The American Enterprise Institute has published a piece, by one Nathan Smith, called "What If Justice Demands Open Borders?"
What a mishmash of girly-man thinking, to quote a famous immigrant who is, of late, having to publicly man up.
Smith writes: "Open borders would lead to more inequality and visible poverty in the United States. But the great injustice in today’s world is not economic inequality within countries, which partly reflects people’s effort and choices, but economic inequality between countries, which is larger, and which guarantees some people a relatively comfortable life from birth, irrespective of their merits and efforts, while trapping others in desperate poverty."
And this: "Immigrants are 'stealing our jobs,' critics say. The truth is that most workers cannot substitute for one another. Their skills, locations, habits, and relationships are too different. Deporting an illegal immigrant might just mean one less job in the economy. It might mean two less jobs in the economy: the illegal immigrant’s, and the manager or coworker whose work was complementary with his. It all depends. There is not much reason, theoretical or empirical, to think illegal immigration affects the employment rate of natives one way or the other."
And this: "Since 2008, there seems to be a feeling that the United States is in decline, that a great stagnation has set in, that Americans’ customary optimism is obsolete.
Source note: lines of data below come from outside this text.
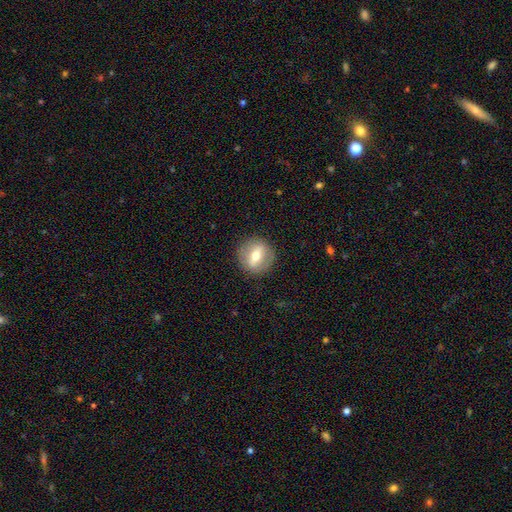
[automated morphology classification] smooth 47%, featured or disk 45%, star or artifact 7%. Down the decision tree: merging — none (87%).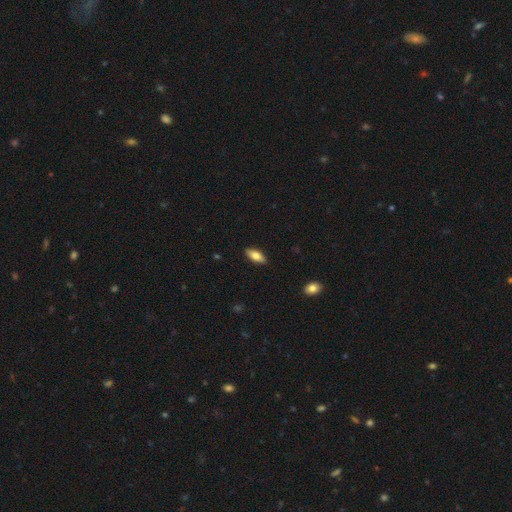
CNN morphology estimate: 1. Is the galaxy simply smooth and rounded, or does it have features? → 73% smooth, 21% featured or disk, 6% star or artifact.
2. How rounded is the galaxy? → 80% in between, 18% cigar-shaped, 2% round.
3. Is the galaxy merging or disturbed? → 89% none, 9% minor disturbance, 2% major disturbance, 1% merger.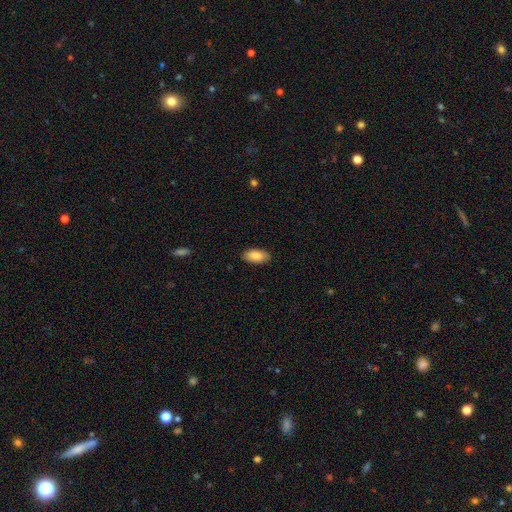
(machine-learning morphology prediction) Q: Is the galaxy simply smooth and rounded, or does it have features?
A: smooth — 86%.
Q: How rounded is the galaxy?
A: in between — 93%.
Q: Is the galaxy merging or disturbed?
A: none — 88%.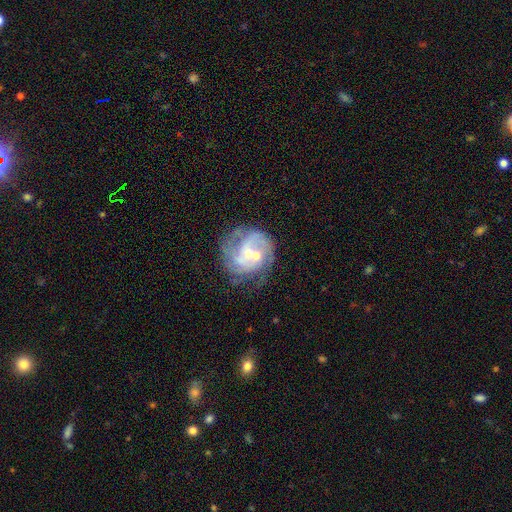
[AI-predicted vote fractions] Smooth or featured: featured or disk — 76% (smooth — 17%)
Edge-on disk: no — 98% (yes — 2%)
Bar: no — 60% (weak — 33%)
Spiral arms: yes — 81% (no — 19%)
Spiral winding: medium — 40% (tight — 39%)
Spiral arm count: 2 — 32% (can't tell — 31%)
Bulge size: small — 48% (moderate — 37%)
Merging: none — 47% (minor disturbance — 18%)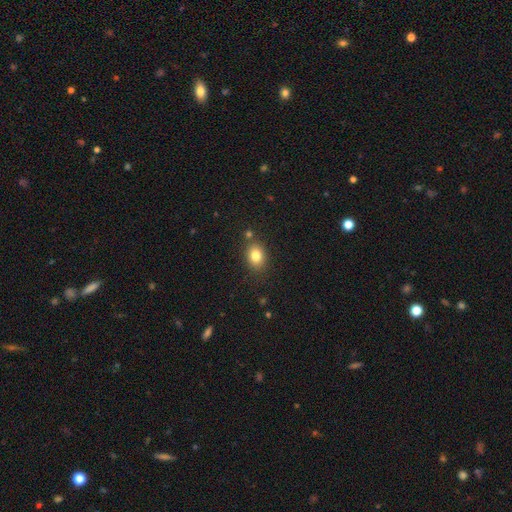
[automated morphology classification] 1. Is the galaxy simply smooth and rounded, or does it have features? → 82% smooth, 10% star or artifact, 8% featured or disk.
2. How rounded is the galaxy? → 66% in between, 33% round, 1% cigar-shaped.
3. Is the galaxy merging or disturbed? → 78% none, 12% minor disturbance, 7% merger, 3% major disturbance.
One antidote to this declinism can be found in the ideal expressed on the Statue of Liberty:
Give me your tired, your poor,
Your huddled masses yearning to breathe free,
Send these, the homeless, the tempest-tossed to me,
I lift my lamp beside the golden door.
That famous poem remains part of American patriotic mythology, even after a hundred years of immigration restrictions have been betraying it."
Oh, brother.
Can you imagine the reaction of these long-suffering folks to this la-di-da way of thinking?
Their response should be: Su opinion no es muy importante para nosotros.